---------- Information supplied ----------
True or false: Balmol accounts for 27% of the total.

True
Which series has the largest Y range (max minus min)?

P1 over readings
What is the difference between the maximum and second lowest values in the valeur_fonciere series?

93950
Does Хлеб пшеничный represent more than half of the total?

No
----------
---------- Information supplied ----------
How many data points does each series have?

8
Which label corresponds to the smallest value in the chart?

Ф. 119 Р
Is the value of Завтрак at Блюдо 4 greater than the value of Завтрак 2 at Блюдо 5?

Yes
----------
* [To do] Report every line of the records that contains the word "than", copying each line in full. Treat uppercase and lowercase as different.

* [Written solution]
Does Хлеб пшеничный represent more than half of the total?
Is the value of Завтрак at Блюдо 4 greater than the value of Завтрак 2 at Блюдо 5?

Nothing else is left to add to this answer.